Maybe you’ve heard, but Kovalchuk was in coach John MacLean’s doghouse and saw himself scratched from a recent contest against the Buffalo Sabres. I suspect he was confused by the lack of leg room in MacLean’s mutt mansion, since Kovie’s dog’s house is bigger than most people’s car. And diamond-studded. Did I mention that Kovalchuk signed a $100 million contract last summer? That’s kind of relevent. Because after 8 NHL seasons with a team from Atlanta that I only recently found out is named after a bird, Kovalchuk is now expected to get Devils fans acquainted with a thing called goal scoring. You know, that thing that nobody used to be able to do against Martin Brodeur? Coming into tonight’s game against the Oilers, Kovalchuk had a whopping three goals and an incredibly embarassing shootout flub against the Buffalo Sabres to his credit. His Devils hadn’t won a game at home all year. Good thing the streak-breaking Oilers are in town!

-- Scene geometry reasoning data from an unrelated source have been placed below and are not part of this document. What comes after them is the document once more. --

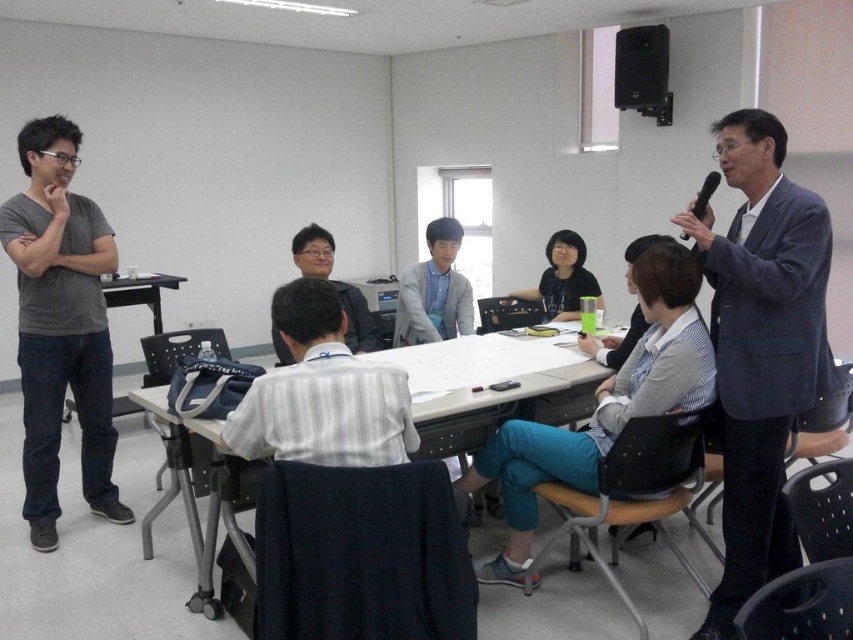
Question: Which object is positioned closest to the black plastic table at left?

Choices:
 (A) black plastic microphone at upper right
 (B) matte gray shirt at center

Answer: (B)

Question: Which of the following is the closest to the observer?

Choices:
 (A) black plastic table at left
 (B) matte gray sweater at center
 (C) white plastic table at center

Answer: (C)

Question: Is matte gray sweater at center behind matte gray shirt at center?

Choices:
 (A) no
 (B) yes

Answer: (B)

Question: Which object is the closest to the matte gray sweater at center?

Choices:
 (A) white plastic table at center
 (B) dark blue suit at upper right
 (C) matte gray shirt at center

Answer: (C)

Question: Is white striped shirt at center in front of white plastic table at center?

Choices:
 (A) yes
 (B) no

Answer: (A)

Question: Is dark blue suit at upper right behind gray matte t-shirt at left?

Choices:
 (A) no
 (B) yes

Answer: (A)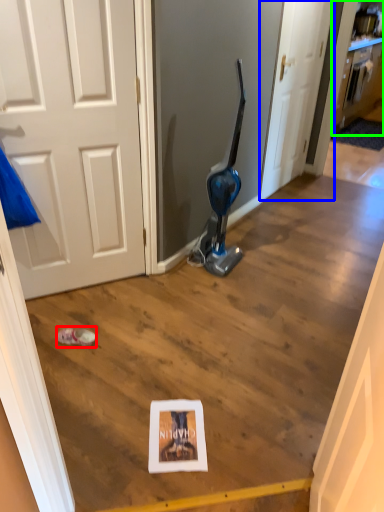
Question: Which object is positioned farthest from footwear (highlighted by a red box)? Select from door (highlighted by a blue box) and cabinetry (highlighted by a green box).

Choices:
 (A) door
 (B) cabinetry

Answer: (B)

You see, Kovalchuk HAD to score the game winner tonight. A seven game goal-less streak, a seven game losing skid at home, and that disaster of a shootout attempt in Buffalo? There was no way the Oilers were leaving the Garden State without breaking those streaks like Joni Pitkanen broke Andrew Cogliano’s face in Raleigh. And yet, they teased the audience. Kovie was held silent for most of the night, with all of his chances thwarted by Edmonton defencemen who had evidently been taught by Tom Renney that they could use those hooked pole things that they carry to take the puck away from opposing players. But then overtime hit and Dustin Penner knocked out Kovalchuk’s legs, sending him sprawling to the ice because dammit, taking those two extra steps to splatter him into the boards legally was just too much for the big man’s heart to handle. Kovalchuk drew the penalty. Right then and there I knew it was going to happen, no matter how much I would have preferred him to trip over Martin Brodeur’s talent (he leaves it on the bench now) and knock himself unconscious. But instead he fired a rocket off the goal post and past rookie back-up Devan Dubnyk.

The Devils’ losing streak? Broken. Their goose egg at home? Broken. Kovalchuk’s scoreless streak? Broken. The small part of me that still held out hope that the Oilers weren’t going to be the worst team in the NHL again? Broken.

Time to go research the top prospects in the 2011 draft while weeping into old photos of Wayne Gretzky.